Datangnya Seorang Dewi

22 6 0
                                    

Sabtu pagi yang cerah, sebuah truk pengangkut barang berhenti di depan rumah kosong. Surajati dan Marendra yang memilih untuk berada di rumah, sementara ayahnya pergi bekerja dan Irawan pergi kerja kelompok di rumah temannya, langsung keluar ketika mendengar suara tersebut. Pada saat bersamaan, Rahandika dan Surajana juga keluar dari rumahnya untuk melihat tetangga baru.

"Oh, mobilnya sama kaya punya Papi," Jana menyolek ayahnya yang juga melihat ke arah Range Rover Sport Putih. Mobil tersebut berhenti. Seorang perempuan berambut pirang panjang yang memakai kalung perak, tadinya mengendarai mobil itu, keluar dari sana.

"Harusnya kakak percaya ceritaku. Dia cantik 'kan?" bisik Marendra pada Surajati.

"Iya, setuju," anak itu mengangguk-angguk sembari memperhatikan tetangga baru mereka.

Sementara itu, Rahandika yang tidak bisa berdiam diri memiliki rencana sendiri, "Barangnya banyak, sebaiknya aku bantu." Pria itu segera bergerak mendekati perempuan berambut pirang tersebut.

"Selamat pagi," Rahandika memberanikan diri untuk menyapa terlebih dahulu. Untungnya, lawan bicaranya menyambut dengan ramah.

"Ah, pagi," perempuan itu tersenyum.

"Saya Rahandika Jayantaka yang tinggal di seberang," selanjutnya percakapan berjalan agak canggung. Rahandika ragu, apakah ini cara menyapa tetangga baru, benar-benar baru, dengan benar?

"Oh, saya Hera Kalinda. Kita akan bertetangga," perempuan itu tersenyum. Itu membuatnya lega, setidaknya dia tidak salah memulai percakapan.
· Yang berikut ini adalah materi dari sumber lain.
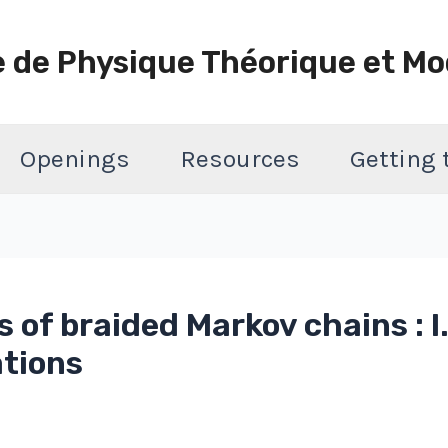
e de Physique Théorique et Mo
Openings
Resources
Getting
 of braided Markov chains : 
ations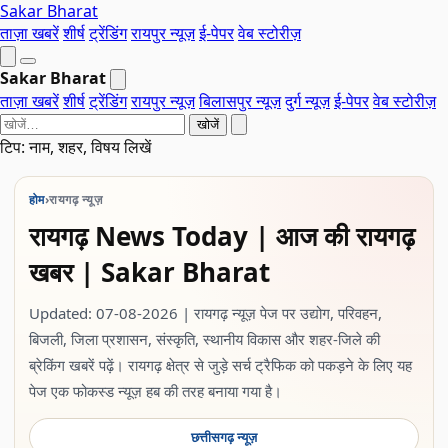
Sakar Bharat
ताज़ा खबरें
शीर्ष
ट्रेंडिंग
रायपुर न्यूज़
ई-पेपर
वेब स्टोरीज़
Sakar Bharat
ताज़ा खबरें
शीर्ष
ट्रेंडिंग
रायपुर न्यूज़
बिलासपुर न्यूज़
दुर्ग न्यूज़
ई-पेपर
वेब स्टोरीज़
खोजें
टिप: नाम, शहर, विषय लिखें
होम
›
रायगढ़ न्यूज़
रायगढ़ News Today | आज की रायगढ़
खबर | Sakar Bharat
Updated: 07-08-2026 | रायगढ़ न्यूज़ पेज पर उद्योग, परिवहन,
बिजली, जिला प्रशासन, संस्कृति, स्थानीय विकास और शहर-जिले की
ब्रेकिंग खबरें पढ़ें। रायगढ़ क्षेत्र से जुड़े सर्च ट्रैफिक को पकड़ने के लिए यह
पेज एक फोकस्ड न्यूज़ हब की तरह बनाया गया है।
छत्तीसगढ़ न्यूज़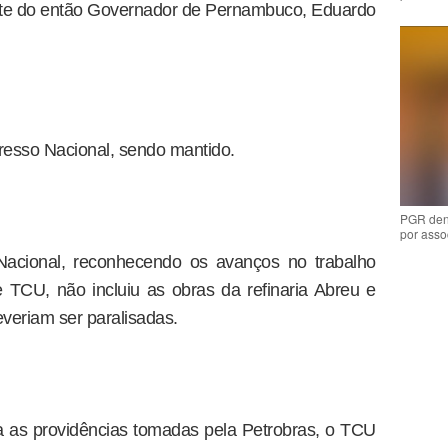
arte do então Governador de Pernambuco, Eduardo
gresso Nacional, sendo mantido.
PGR den
por asso
Nacional, reconhecendo os avanços no trabalho
 TCU, não incluiu as obras da refinaria Abreu e
veriam ser paralisadas.
ta as providências tomadas pela Petrobras, o TCU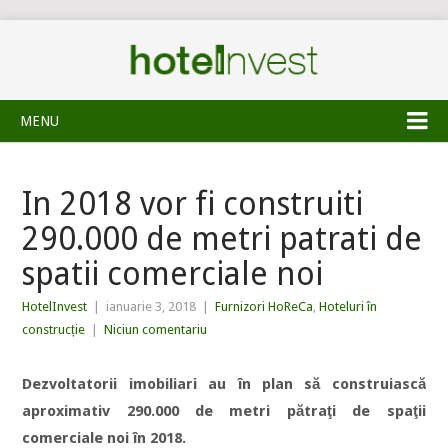
MENU
In 2018 vor fi construiti
290.000 de metri patrati de
spatii comerciale noi
HotelInvest
|
ianuarie 3, 2018
|
Furnizori HoReCa
,
Hoteluri în
construcție
|
Niciun comentariu
Dezvoltatorii imobiliari au în plan să construiască
aproximativ 290.000 de metri pătraţi de spaţii
comerciale noi în 2018.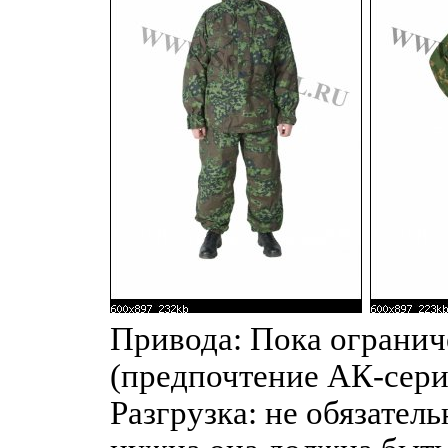
Привода: Пока огранич
(предпочтение АК-сери
Разгрузка: не обязатель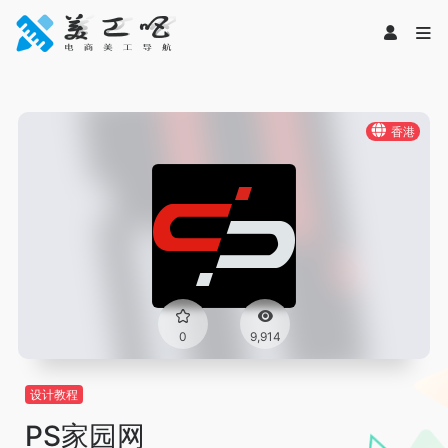
香港
0
9,914
设计教程
PS家园网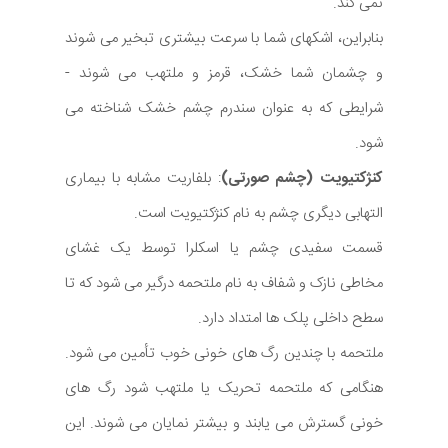
نمی کند.
بنابراین، اشکهای شما با سرعت بیشتری تبخیر می شوند
و چشمان شما خشک، قرمز و ملتهب می شوند -
شرایطی که به عنوان سندرم چشم خشک شناخته می
شود.
کنژکتیویت (چشم صورتی)
: بلفاریت مشابه با بیماری
التهابی دیگری چشم به نام کنژکتیویت است.
قسمت سفیدی چشم یا اسکلرا توسط یک غشای
مخاطی نازک و شفاف به نام ملتحمه درگیر می شود که تا
سطح داخلی پلک ها امتداد دارد.
ملتحمه با چندین رگ های خونی خوب تأمین می شود.
هنگامی که ملتحمه تحریک یا ملتهب شود رگ های
خونی گسترش می یابند و بیشتر نمایان می شوند. این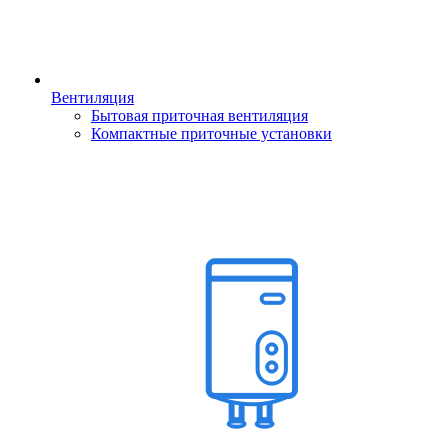
Вентиляция
Бытовая приточная вентиляция
Компактные приточные установки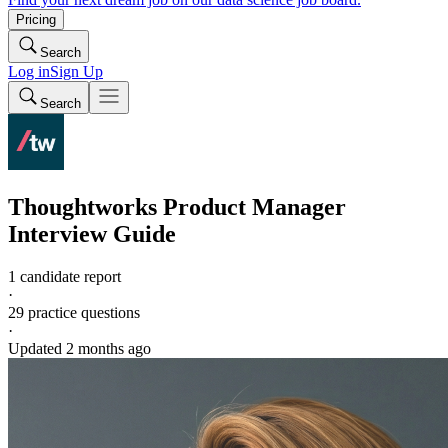
Pricing
Search
Log in
Sign Up
Search
Thoughtworks
Product Manager
Interview Guide
1 candidate report
·
29
practice questions
·
Updated
2 months ago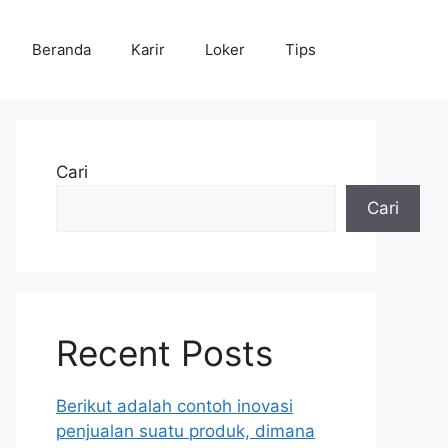
Beranda
Karir
Loker
Tips
Cari
Cari
Recent Posts
Berikut adalah contoh inovasi
penjualan suatu produk, dimana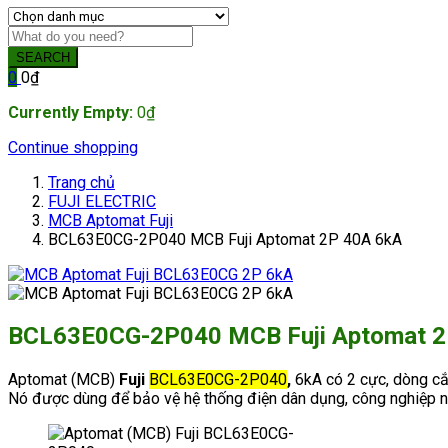
SEARCH
0
0
₫
Currently Empty:
0
₫
Continue shopping
Trang chủ
FUJI ELECTRIC
MCB Aptomat Fuji
BCL63E0CG-2P040 MCB Fuji Aptomat 2P 40A 6kA
BCL63E0CG-2P040 MCB Fuji Aptomat 2
Aptomat (MCB)
Fuji
BCL63E0CG-2P040
,
6kA có 2 cực, dòng cắt
Nó được dùng để bảo vệ hệ thống điện dân dụng, công nghiệp 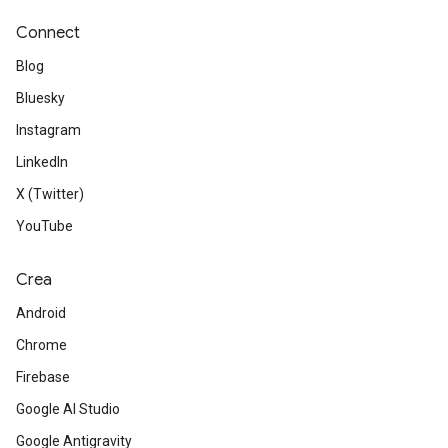
Connect
Blog
Bluesky
Instagram
LinkedIn
X (Twitter)
YouTube
Crea
Android
Chrome
Firebase
Google AI Studio
Google Antigravity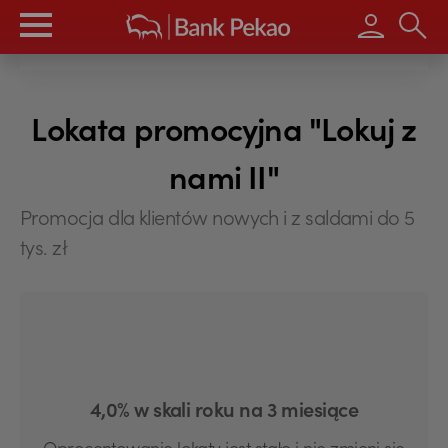
Wpisz s
Lokata promocyjna "Lokuj z
nami II"
Promocja dla klientów nowych i z saldami do 5
tys. zł
4,0% w skali roku na 3 miesiące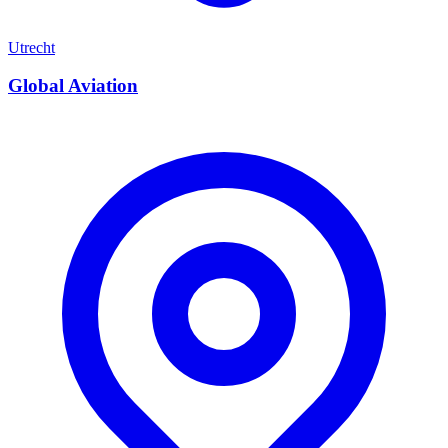
Utrecht
Global Aviation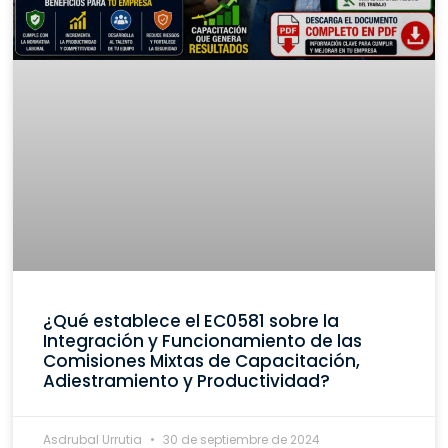
¿Qué establece el EC0581 sobre la
Integración y Funcionamiento de las
Comisiones Mixtas de Capacitación,
Adiestramiento y Productividad?
Asdrubal Urrutia
30 de septiembre de 2024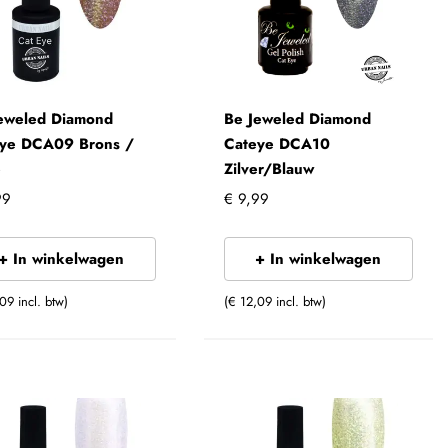
eweled Diamond
Be Jeweled Diamond
eye DCA09 Brons /
Cateye DCA10
é
Zilver/Blauw
99
€ 9,99
+ In winkelwagen
+ In winkelwagen
09 incl. btw)
(€ 12,09 incl. btw)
"Semoga Anda nyaman tinggal di lingkungan baru ini. Ah, sebagai informasi, yang tinggal di sebelah rumah Anda persis namanya Giyanta Gardapati. Itu anak-anaknya," Rahandika menunjuk pada Surajati dan Marendra yang memperhatikan percakapan mereka dari halaman. Hera mengaja mereka bergabung dalam percakapan dengan gestur tangan. Karena merasa tertangkap basah, mereka berdua malah mematung.

"Sini!" masih dengan wajah tersenyum, Hera berusaha membuat Surajati dan Marendra ikut dalam percakapan mereka. Panggilan itu berhasil! Dua anak itu ikut bergabung dengan percakapan, tapi memilih berdiri di sebelah Surajana yang sedari tadi berada di belakang Rahandika.

"Namanya siapa?" Hera kini mendekati Surajana.

"Nama saya Surajana Abhipraya Jayantaka," jawab Jana.

"Anak saya," tambah Rahandika.

"Ah, iya, mirip sekali kalian berdua," komentar Hera setelah mengamati pasangan bapak dan anak tersebut. Sementara Rahandika dan Surajana tersenyum bersamaan mendengar komentar dari tetangga barunya. Setelahnya perempuan itu mengalihkan pandangan pada Marendra dan Surajati.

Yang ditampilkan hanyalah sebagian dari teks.